Assistant Attorney General Thomas J. Perelli speaks to guests in the Department of Justice's Great Hall as Francesco Isgrò, John A. DiCicco, John J. LaCorte, Jr. and Hon. Francis M. Allegra look on.
In a ceremony at the Department of Justice today, members of Washington, D.C.'s Italian American community gathered to commemorate the life and work of Charles J. Bonaparte, the 46th Attorney General of the United States and the founder of the Federal Bureau of Investigation (FBI).
For the 50th year in a row, distinguished guests from the Department of Justice, the New York-based Italian Historical Society of America and others gathered to honor Bonaparte. Born in 1851, Bonaparte's grandfather was Jerome Bonaparte, the younger brother of Napoleon.
A portrait of Charles J. Bonaparte stands on display in the Great Hall at the Department of Justice.
In 1908 Bonaparte, a resident of Baltimore, became the 46th Attorney General of the United States. He soon discovered that he was hampered in carrying out President Theodore Roosevelt's "trust busting" policies due to the lack of a permanent investigative staff. On July 28, Bonaparte issued the order that made his special investigative unit a permanent subdivision of the Department of Justice. In 1935, what began as a 23-man force led by Bonaparte was renamed the FBI.
Speaking at the event, Associate Attorney General Thomas J. Perrelli described Bonaparte as "a bold man and a brilliant lawyer who dedicated his life to serving his country." He noted that today's Department of Justice priorities, including ending corruption on Wall Street and the department's new Access to Justice Division, are very much in line with Bonaparte's vision and work. "I think Bonaparte would feel very rewarded by what we're doing today," he noted. "...We are in many ways following his example."

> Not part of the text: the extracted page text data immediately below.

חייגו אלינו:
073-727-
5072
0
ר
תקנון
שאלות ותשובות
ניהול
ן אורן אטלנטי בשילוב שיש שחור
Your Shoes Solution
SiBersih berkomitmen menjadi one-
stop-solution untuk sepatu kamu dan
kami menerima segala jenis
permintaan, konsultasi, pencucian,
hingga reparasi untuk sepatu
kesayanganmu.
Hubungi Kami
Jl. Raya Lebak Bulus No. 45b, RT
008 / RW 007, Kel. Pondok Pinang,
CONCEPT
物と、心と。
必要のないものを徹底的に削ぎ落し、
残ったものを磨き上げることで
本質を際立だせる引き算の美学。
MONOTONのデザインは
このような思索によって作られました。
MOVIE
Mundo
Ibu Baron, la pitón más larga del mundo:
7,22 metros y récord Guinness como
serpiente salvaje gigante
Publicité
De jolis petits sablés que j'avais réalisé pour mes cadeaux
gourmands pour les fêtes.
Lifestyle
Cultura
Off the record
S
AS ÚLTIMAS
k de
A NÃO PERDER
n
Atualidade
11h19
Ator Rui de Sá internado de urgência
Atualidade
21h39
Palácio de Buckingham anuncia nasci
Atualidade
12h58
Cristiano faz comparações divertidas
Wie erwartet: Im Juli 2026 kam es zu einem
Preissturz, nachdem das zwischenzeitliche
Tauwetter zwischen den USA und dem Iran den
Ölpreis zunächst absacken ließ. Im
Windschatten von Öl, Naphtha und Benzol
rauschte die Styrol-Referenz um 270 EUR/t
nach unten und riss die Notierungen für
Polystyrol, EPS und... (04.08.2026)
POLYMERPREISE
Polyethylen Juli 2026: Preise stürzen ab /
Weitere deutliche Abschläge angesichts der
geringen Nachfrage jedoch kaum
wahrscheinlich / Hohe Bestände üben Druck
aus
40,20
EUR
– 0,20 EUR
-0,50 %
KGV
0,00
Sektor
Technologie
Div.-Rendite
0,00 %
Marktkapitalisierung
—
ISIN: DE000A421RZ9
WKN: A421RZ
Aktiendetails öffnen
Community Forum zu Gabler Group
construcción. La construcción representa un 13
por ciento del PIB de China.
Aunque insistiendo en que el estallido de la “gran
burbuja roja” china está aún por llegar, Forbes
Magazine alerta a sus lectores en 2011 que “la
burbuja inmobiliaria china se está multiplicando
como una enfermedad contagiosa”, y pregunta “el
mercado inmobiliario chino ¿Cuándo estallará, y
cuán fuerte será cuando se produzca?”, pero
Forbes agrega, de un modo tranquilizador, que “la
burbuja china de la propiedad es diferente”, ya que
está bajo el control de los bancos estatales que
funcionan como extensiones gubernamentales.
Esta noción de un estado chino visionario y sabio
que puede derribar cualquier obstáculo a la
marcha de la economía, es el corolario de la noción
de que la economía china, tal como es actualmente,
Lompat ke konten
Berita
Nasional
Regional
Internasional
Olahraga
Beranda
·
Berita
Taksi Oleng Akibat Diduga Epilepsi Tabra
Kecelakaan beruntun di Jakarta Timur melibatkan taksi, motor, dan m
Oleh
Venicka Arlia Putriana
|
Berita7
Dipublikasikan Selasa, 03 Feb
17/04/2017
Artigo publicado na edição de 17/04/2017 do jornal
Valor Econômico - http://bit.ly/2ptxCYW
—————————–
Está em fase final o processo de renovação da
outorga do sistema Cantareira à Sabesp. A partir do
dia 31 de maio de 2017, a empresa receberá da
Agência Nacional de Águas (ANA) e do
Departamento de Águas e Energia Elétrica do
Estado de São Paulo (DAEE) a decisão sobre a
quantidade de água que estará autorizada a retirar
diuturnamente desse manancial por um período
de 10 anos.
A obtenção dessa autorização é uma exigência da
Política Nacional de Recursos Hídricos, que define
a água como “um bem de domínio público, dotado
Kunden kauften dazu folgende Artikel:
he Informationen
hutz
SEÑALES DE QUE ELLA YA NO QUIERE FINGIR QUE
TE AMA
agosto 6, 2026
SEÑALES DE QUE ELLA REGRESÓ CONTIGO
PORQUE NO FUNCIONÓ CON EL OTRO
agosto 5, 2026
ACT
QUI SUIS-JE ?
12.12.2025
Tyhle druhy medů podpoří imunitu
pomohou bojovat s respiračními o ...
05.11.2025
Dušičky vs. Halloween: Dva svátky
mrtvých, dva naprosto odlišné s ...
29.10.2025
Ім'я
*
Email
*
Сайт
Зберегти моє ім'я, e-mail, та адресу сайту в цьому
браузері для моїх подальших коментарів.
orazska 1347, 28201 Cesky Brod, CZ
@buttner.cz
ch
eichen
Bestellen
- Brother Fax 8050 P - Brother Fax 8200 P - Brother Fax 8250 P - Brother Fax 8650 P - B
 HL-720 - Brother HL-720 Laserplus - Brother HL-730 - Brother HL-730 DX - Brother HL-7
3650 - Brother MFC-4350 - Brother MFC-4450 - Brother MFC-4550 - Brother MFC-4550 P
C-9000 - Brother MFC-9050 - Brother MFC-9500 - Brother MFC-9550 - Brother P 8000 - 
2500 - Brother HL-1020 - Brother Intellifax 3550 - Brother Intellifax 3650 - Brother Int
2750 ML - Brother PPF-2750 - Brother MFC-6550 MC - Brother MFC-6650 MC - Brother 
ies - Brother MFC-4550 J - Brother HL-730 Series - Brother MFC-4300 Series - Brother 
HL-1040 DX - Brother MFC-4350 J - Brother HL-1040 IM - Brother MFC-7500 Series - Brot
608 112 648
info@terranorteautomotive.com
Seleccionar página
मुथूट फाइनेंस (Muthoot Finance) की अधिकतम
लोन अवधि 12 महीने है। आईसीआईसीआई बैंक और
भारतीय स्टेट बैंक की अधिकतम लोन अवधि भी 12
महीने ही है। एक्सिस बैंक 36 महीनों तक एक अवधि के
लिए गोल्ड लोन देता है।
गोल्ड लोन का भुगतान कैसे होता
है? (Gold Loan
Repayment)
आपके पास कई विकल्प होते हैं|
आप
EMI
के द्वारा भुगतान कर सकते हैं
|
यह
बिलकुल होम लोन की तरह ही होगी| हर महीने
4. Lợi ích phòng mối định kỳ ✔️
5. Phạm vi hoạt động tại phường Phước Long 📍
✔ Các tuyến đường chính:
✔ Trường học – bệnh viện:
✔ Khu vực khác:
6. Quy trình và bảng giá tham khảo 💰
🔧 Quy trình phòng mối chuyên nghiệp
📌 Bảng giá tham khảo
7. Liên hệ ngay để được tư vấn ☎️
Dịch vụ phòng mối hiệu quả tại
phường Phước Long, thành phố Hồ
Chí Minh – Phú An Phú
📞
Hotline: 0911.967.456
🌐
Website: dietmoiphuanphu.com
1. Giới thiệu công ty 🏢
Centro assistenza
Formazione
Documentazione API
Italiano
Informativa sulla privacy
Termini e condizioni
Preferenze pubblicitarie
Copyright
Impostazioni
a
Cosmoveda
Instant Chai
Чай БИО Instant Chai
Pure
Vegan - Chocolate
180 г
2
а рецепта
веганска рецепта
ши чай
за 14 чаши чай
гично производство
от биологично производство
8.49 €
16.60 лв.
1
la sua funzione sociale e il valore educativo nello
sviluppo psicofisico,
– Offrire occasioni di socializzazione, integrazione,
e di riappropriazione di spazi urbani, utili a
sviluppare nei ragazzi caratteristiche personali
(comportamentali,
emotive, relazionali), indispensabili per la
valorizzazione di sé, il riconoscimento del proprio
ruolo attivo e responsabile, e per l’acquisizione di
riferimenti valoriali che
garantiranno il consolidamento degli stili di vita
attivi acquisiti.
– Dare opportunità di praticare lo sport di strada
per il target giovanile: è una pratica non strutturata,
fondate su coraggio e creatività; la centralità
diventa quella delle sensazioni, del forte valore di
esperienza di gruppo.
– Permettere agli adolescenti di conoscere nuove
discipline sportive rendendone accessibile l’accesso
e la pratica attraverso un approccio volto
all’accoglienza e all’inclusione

Cristiano Maggipinto, the Embassy of Italy's First Counselor for Social & Consular Affairs, also spoke at the event, noting that despite the Bonaparte family's original French roots, their descendant's actions were characteristically Italian.
"The interest of the Bonaparte family in law and the administration of justice was a trait they derived from [Romans]," Maggipinto told the more than 100 guests gathered for the event, noting that the Napoleonic Code was basically an adaptation of Roman law. "Charles J. Bonaparte was very Italian from this point of view," he added with a smile.